享楽

アサシン クリードの享楽のレビュー・感想・評価

アサシン クリード(2016年製作の映画)
3.4
アサシンクリード1と2の3部作及び3を経験した身としては正直物足りない(ゲームの深さに対して映画の説明は浅い)が、あくまで120分ちょいという尺度から色々と検討する。
そもそも言ってしまえば、アサシンクリードの世界観はある意味で歴史修正主義的であり、それはエデンの果実という仮想的存在を通してアダムとイブ以降の人類の歴史を塗り替えている。
今作はプロローグにおける説明が若干不足している。それはすなわち、なぜアサシン教団とテンプル騎士団がエデンの果実を巡って対立しているのかという直接的説明がなされていない。
アクション部分は面白い、というレビューは多く見られる。
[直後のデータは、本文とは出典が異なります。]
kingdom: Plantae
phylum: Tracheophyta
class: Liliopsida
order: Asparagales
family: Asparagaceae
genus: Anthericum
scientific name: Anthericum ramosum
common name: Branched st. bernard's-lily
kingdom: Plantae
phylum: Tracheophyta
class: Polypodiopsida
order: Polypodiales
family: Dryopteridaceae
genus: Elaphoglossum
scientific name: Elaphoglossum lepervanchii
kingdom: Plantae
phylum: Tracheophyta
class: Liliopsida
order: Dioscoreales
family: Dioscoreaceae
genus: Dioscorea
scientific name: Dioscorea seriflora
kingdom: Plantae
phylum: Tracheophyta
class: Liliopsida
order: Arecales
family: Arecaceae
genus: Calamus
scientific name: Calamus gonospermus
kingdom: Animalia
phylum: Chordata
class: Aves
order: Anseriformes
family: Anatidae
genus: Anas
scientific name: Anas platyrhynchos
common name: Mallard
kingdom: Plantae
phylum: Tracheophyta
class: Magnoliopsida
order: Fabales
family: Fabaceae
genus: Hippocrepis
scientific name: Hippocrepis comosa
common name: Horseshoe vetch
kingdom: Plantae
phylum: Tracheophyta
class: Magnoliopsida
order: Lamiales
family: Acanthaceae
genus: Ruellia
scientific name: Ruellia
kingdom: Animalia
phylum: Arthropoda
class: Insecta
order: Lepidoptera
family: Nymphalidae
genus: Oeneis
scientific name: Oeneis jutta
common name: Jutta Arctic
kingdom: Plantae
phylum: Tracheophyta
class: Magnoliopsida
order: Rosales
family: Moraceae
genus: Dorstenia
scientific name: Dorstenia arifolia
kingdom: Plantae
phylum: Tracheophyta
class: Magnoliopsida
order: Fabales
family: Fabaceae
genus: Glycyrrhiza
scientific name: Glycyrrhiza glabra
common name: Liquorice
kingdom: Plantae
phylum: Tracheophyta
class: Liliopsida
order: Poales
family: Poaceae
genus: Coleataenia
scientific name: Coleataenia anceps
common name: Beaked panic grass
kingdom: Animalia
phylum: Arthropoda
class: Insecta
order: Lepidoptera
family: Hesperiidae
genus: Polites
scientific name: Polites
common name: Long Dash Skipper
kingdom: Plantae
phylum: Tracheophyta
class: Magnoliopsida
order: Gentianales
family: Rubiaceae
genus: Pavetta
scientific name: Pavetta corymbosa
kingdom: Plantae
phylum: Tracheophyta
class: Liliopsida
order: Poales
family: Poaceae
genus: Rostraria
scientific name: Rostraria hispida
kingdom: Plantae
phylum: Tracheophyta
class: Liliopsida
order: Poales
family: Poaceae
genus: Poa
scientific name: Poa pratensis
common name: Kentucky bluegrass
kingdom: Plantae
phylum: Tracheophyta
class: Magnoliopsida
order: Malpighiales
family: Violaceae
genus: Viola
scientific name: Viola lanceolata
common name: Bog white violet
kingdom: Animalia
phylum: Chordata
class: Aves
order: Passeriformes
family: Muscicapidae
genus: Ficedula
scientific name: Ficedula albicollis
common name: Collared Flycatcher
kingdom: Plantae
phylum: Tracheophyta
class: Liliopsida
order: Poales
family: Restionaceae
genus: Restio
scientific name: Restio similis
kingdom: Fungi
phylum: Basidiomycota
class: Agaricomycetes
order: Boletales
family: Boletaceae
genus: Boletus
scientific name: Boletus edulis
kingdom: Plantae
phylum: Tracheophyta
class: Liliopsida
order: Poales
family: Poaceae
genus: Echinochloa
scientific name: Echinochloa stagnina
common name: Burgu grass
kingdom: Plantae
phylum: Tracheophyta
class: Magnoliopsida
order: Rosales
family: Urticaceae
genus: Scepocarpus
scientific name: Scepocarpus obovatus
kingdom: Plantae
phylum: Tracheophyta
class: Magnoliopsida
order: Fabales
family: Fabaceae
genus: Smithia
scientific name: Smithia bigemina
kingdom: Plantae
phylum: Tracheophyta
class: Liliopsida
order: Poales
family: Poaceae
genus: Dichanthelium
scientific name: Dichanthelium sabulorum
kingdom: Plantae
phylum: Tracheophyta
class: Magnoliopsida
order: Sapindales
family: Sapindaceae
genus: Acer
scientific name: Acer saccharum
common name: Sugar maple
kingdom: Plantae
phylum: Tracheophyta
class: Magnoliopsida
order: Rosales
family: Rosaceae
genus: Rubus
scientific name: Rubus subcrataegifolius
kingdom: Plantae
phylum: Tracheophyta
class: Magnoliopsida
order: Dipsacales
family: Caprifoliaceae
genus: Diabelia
確かにその通りだと思った。ゲーム版アサシンクリードはザッとジャンル分けするならば歴史アクションゲームであり、アサシンのイーグルダイブやアサシンブレードを用いた密やかな殺人、華麗で俊敏な鷹のような駆け巡りは魅力的ではある。しかしそれを中心に大々的に映して、アサシン教団やテンプル騎士団の”思想”的対立を見逃してしまうのは勿体無いように思えた。つまり良く言えばアクション重点的、悪く言えば所詮は動きの面白さだけで魅力を集めようとしている商業主義的作品であった(本国である米国でコケているらしいから失敗ではないか)。
せめてものアサシン教団やテンプル騎士団の強い理念や思想を垣間見せるべきでしたが、そういったパフォーマンスも大したなく、浅い作品として享受されてしまったのは止むを得ないように思えた。
身体の動きそれ自体の描写は魅力的でリアルです。しかしアクションの強さと同様の理念や思想の強さも並行できたはずです。登場人物が印象に残らないのもそのあたりに起因している。